Mais comment rester dans ces conditions ? Ils vont trouver le courage de leur combat pour la justice. Personne n'est là pour leur venir en aide, ni la police ni la municipalité, tout le monde semble contre eux, mais leur force va d'être de se tourner vers ceux qui sont aussi en difficulté, comme Chen Jun l'avait déjà fait avec sa ligne d'assistante. Ils vont créer une garderie sur leur terrain, pour les enfants dont les travailleurs migrants n'ont pas de hukou, le permis sensé réguler l'exode rural, et permettant notamment d'envoyer leur enfant à l'école.

Un plan en soirée montre leur maison de plein pied entourée de terre sans aucune lumière à l'intérieur, avec en arrière-plan les immeubles récents aux pièces abondamment éclairées, deux mondes se côtoient. 

Années après années la vie continue sans confort et la lutte rythme leur vie. De plus en plus de d'immeubles entourent le terrain de la famille, au loin des barres d'immeubles en construction pointent. Lors d'une fête de nouvel an célébrée dans une pièce minuscule éclairée à la bougie, le couple fait preuve d'une auto dérision surprenante en rejouant les moments tragiques de leur confrontation avec les hommes de main. Et une heureuse nouvelle va réchauffer le cœur de la famille, Li Xiaofeng est enceinte. Il faut bien comprendre qu'en Chine avoir un deuxième enfant étant pauvre, brise les codes culturels, d'habitude une deuxième naissance est quelque chose qui est perçue comme coûteuse, ici seul le bonheur d'avoir un deuxième enfant semble compter.
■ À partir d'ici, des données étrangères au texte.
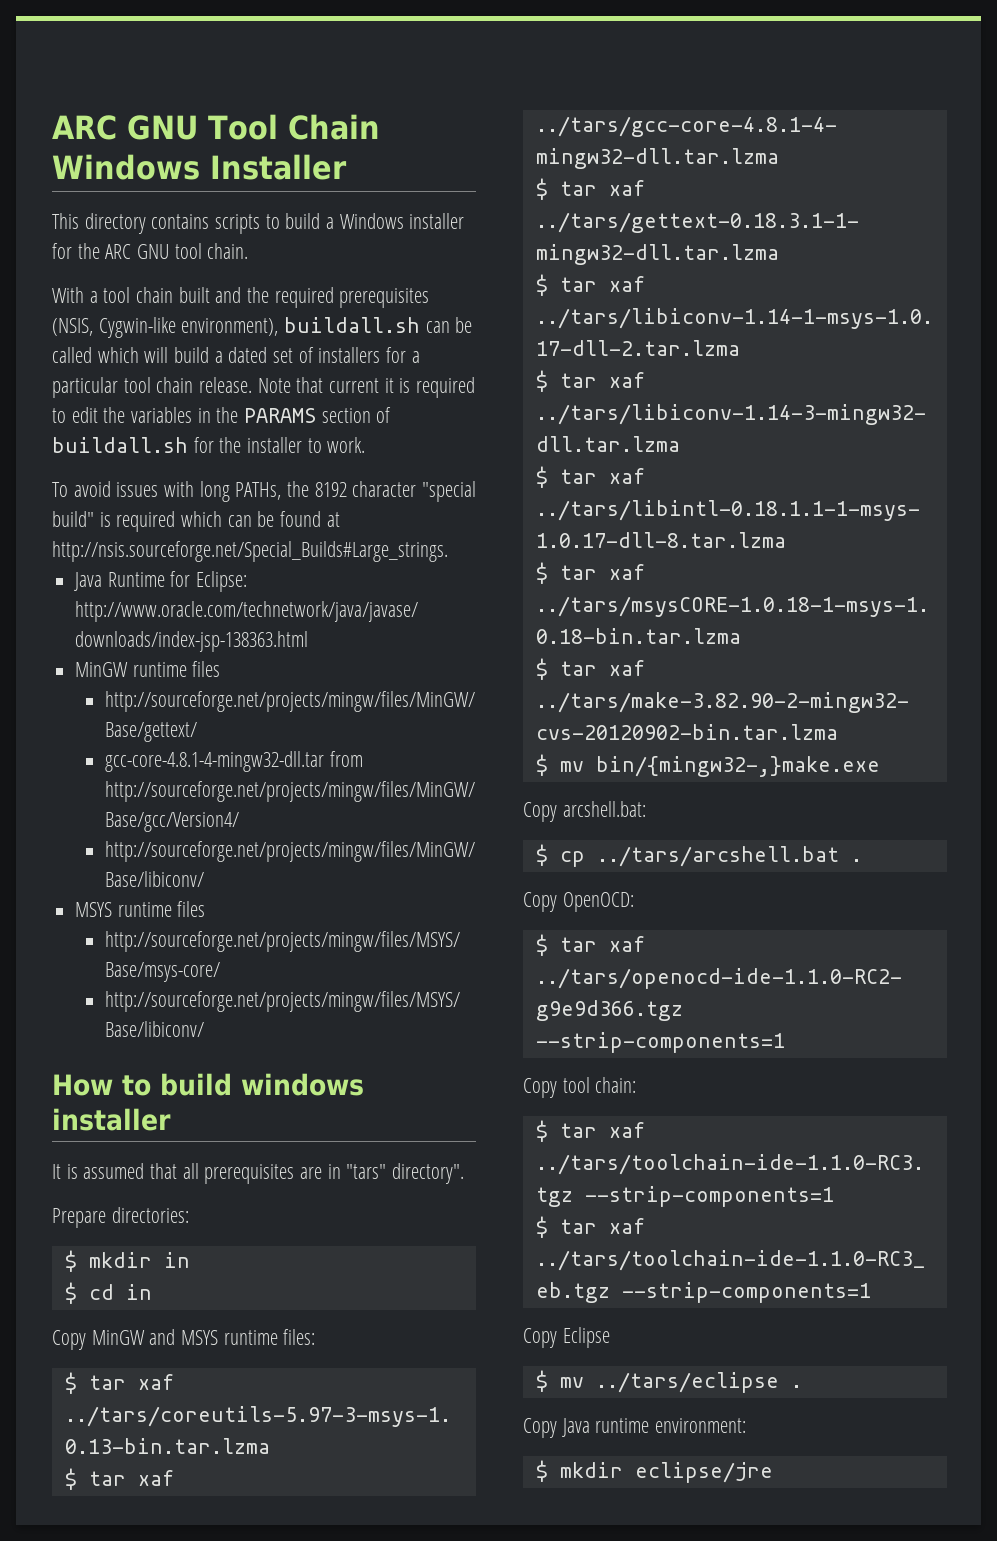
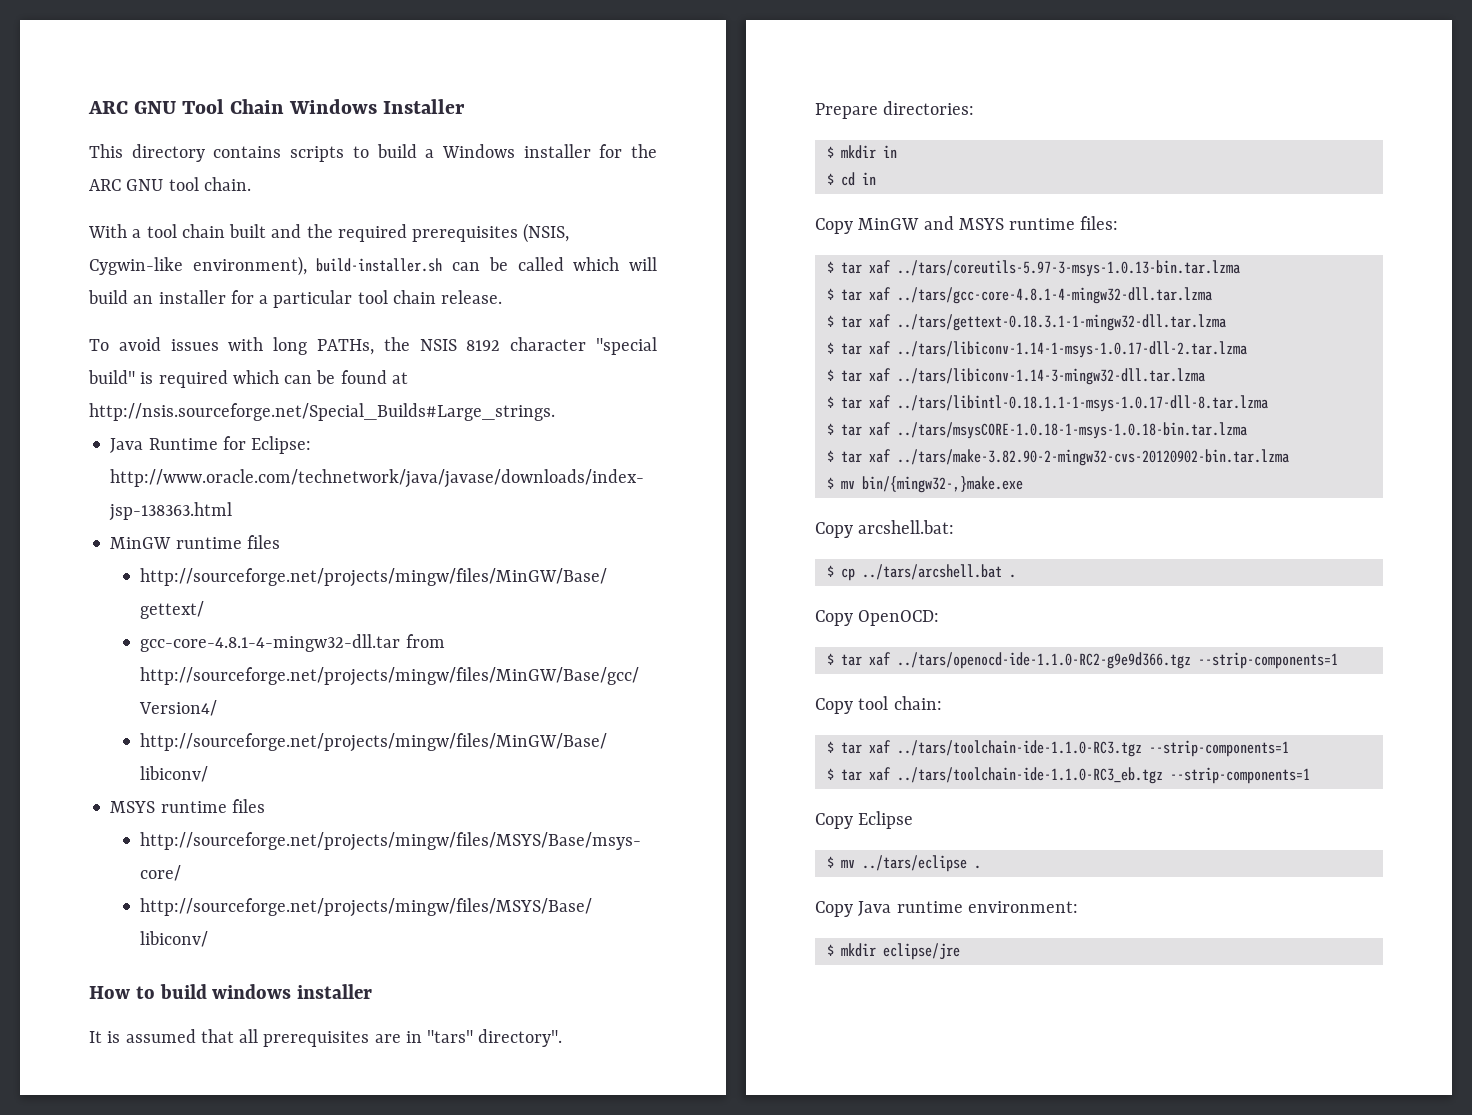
[284,317,421,333] buildall.sh -> [316,258,443,272] build-installer.sh
[214,347,381,363] a dated set of installers -> [133,290,226,304] an installer
[257,377,476,398] [52,407,392,423] [52,437,366,453] Note that current it is required to edit the variables in the PARAMS section of buildall.sh for the installer to work. -> (503, 297) none
(309, 489) none -> [419,339,457,351] NSIS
Par économie, le couple retourne au village natal pour l'accouchement, quitte à louer une maison sur place, de plus les attentes en ville pour une échographie sont extrêmement longs, plus de vingt jours. Nostalgique, le père montre à Niuniu son ancienne maison et surtout les terres qui ne sont plus les leurs. À travers l'innocence de l'enfant, toutes les difficultés semblent superflues.
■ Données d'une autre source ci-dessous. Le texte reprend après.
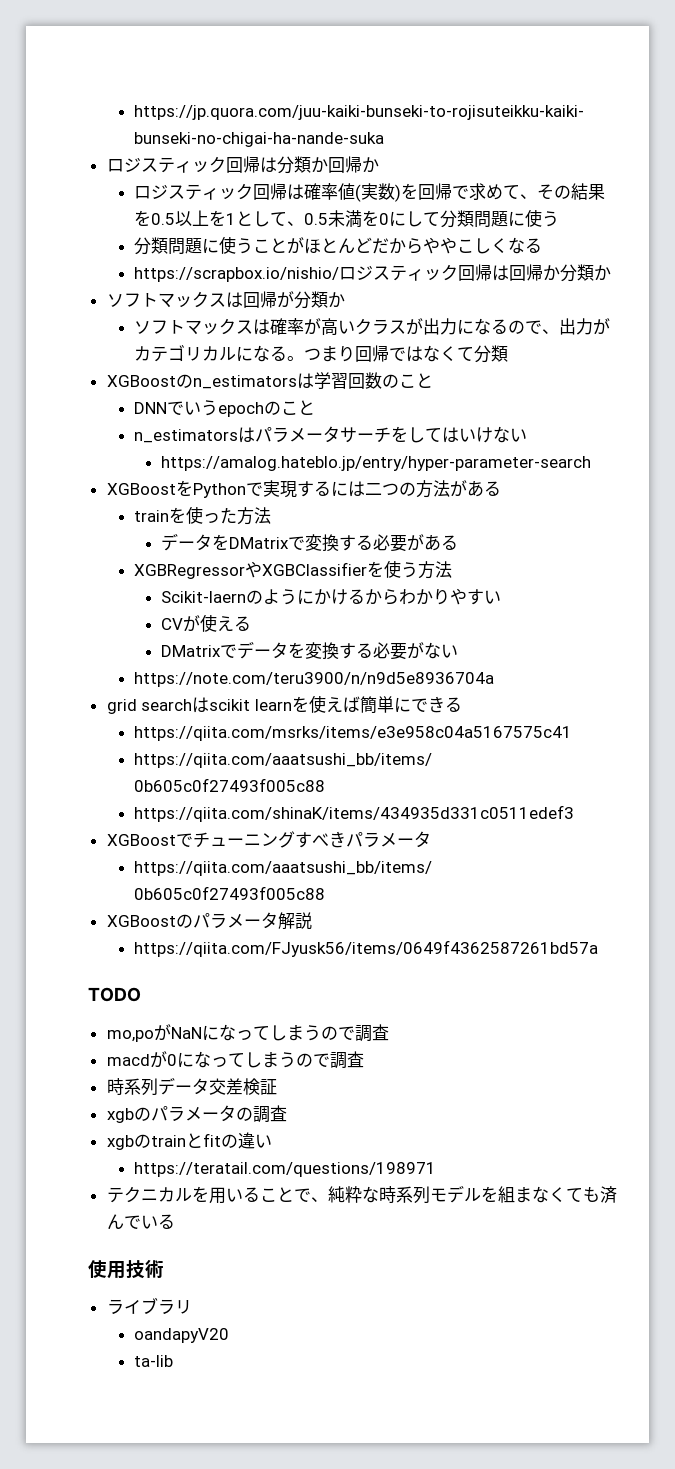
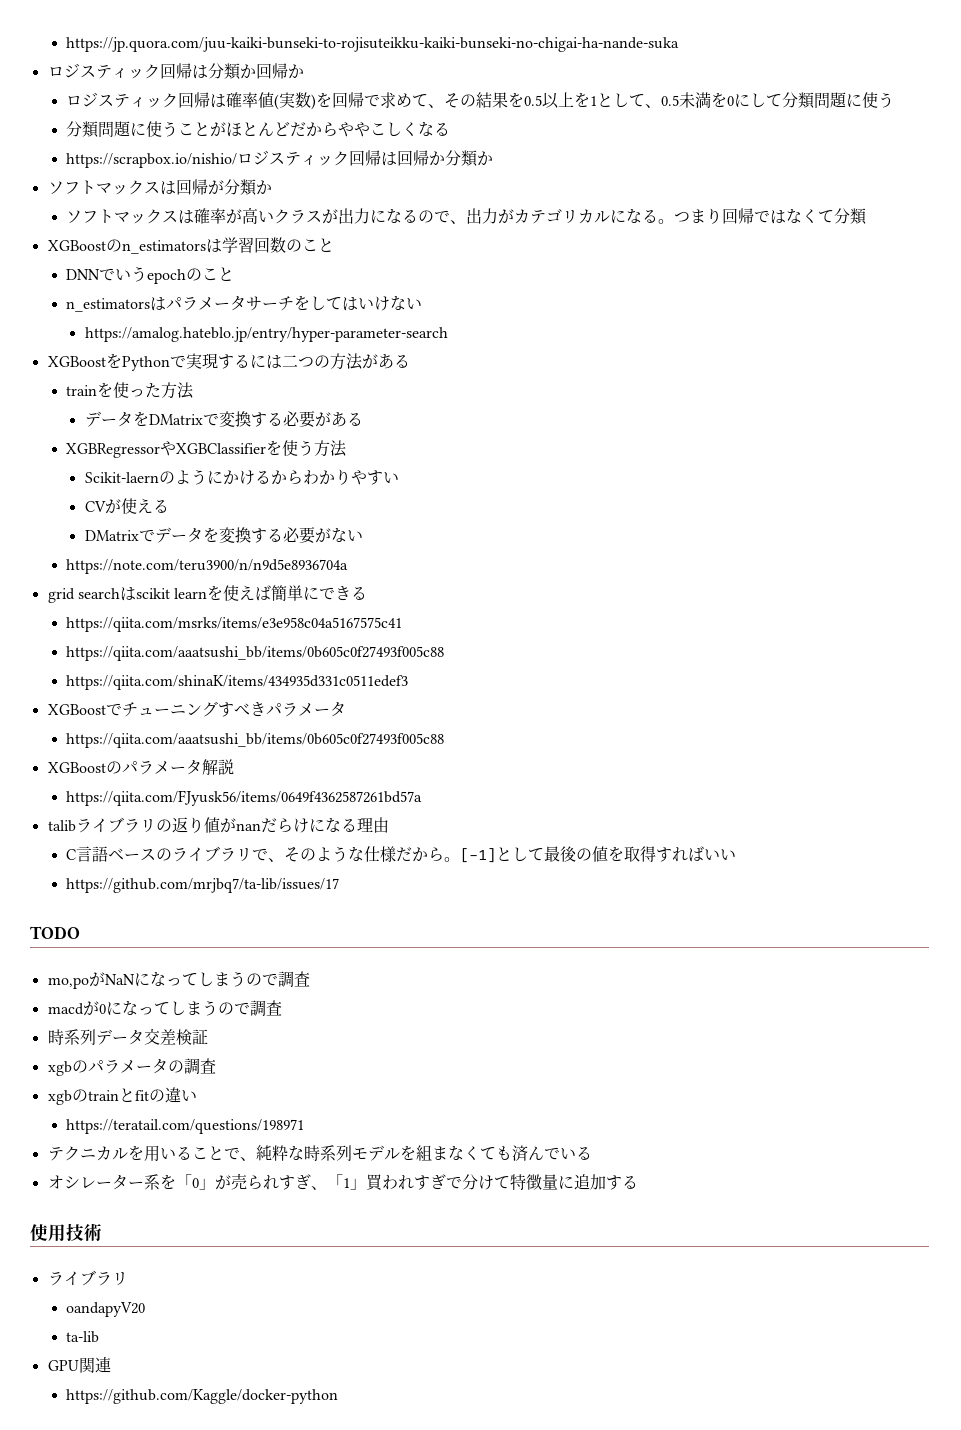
(598, 948) none -> [47,817,389,833] [66,846,737,863] [66,878,340,893] // talibライブラリの返り値がnanだらけになる理由 // C言語ベースのライブラリで、そのような仕様だから。[-1]として最後の値を取得すればいい // https://github.com/mrjbq7/ta-lib/issues/17
(175, 1221) none -> [47,1173,638,1191] // オシレーター系を「0」が売られすぎ、「1」買われすぎで分けて特徴量に追加する
(173, 1361) none -> [47,1356,111,1373] [66,1389,339,1404] // GPU関連 // https://github.com/Kaggle/docker-python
Malgré tout, on sent une grande fatalité dans leur avenir, qui n'est entrevu que forcément dans un appartement en ville, là où ils vont finalement finir par s'installer sans qu'aucune compensation ne soit perçue. Comme si par définition la campagne est leur passé et la ville leur futur. Mais de quoi vont-ils vivre ? On ne le saura pas.

Le réalisateur Fan Jian, a suivi la famille pendant plus de 10 ans dans leur combat, un vrai plaidoyer pour le parti-pris du temps long dans le tournage de documentaire, le développement économique va très vite en Chine, mais ce sont souvent les gens les plus simples qui n'arrivent pas à suivre cette évolution foudroyante. On remarquera que la qualité de l'image varie selon les scènes, c'est tout simplement parce que Li Xiaofeng a également filmé avec son caméscope certaines scènes, notamment les scènes très tendues de confrontation, mais également certaines scènes plus intimes au sein de la famille. La bonne idée de montage est d'avoir replacé artificiellement les éléments dans un ordre chronologique, les premières images étant celles du retour de la famille au village pour l'accouchement, ce qui permet une boucle narrative intéressante.

On restera admiratif de cette famille qui en aidant les autres et en se faisant respecter a su préserver son humanité et sa dignité.